**** Material shown ****
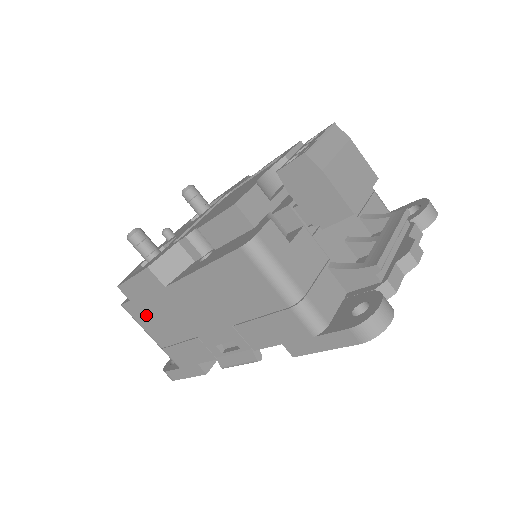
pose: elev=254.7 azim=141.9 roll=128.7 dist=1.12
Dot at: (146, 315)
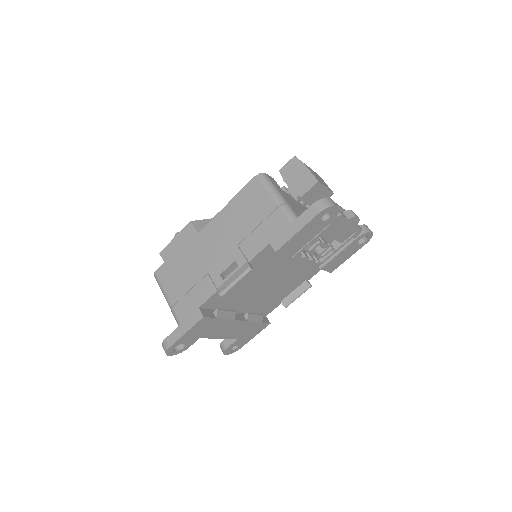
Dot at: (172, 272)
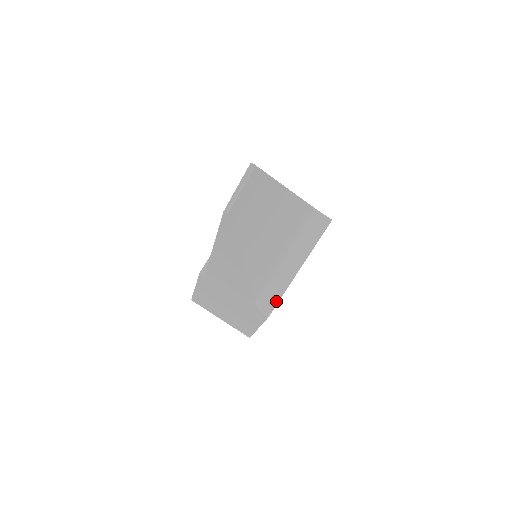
****
**** Material shown ****
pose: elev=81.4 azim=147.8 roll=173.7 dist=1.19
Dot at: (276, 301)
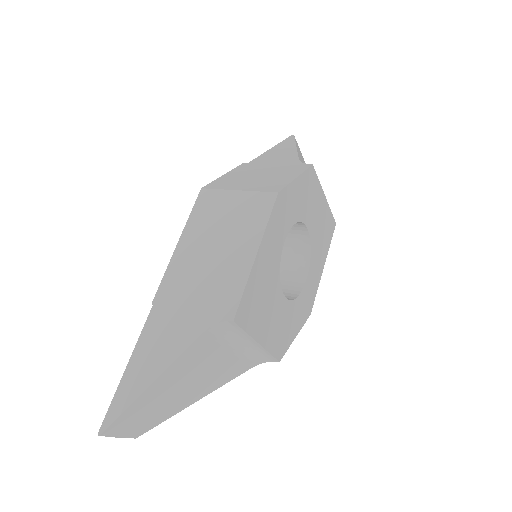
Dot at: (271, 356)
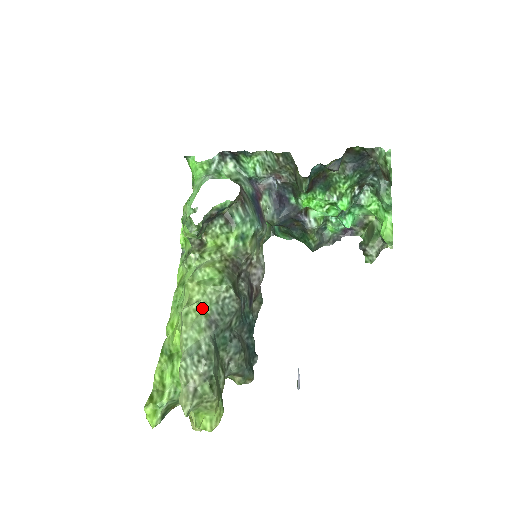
****
▶ [Exercise]:
Report every line of the records that contains the string "azim".

▶ [Written response]:
pose: elev=254.7 azim=141.9 roll=128.7 dist=1.12
pose: elev=81.4 azim=147.8 roll=173.7 dist=1.19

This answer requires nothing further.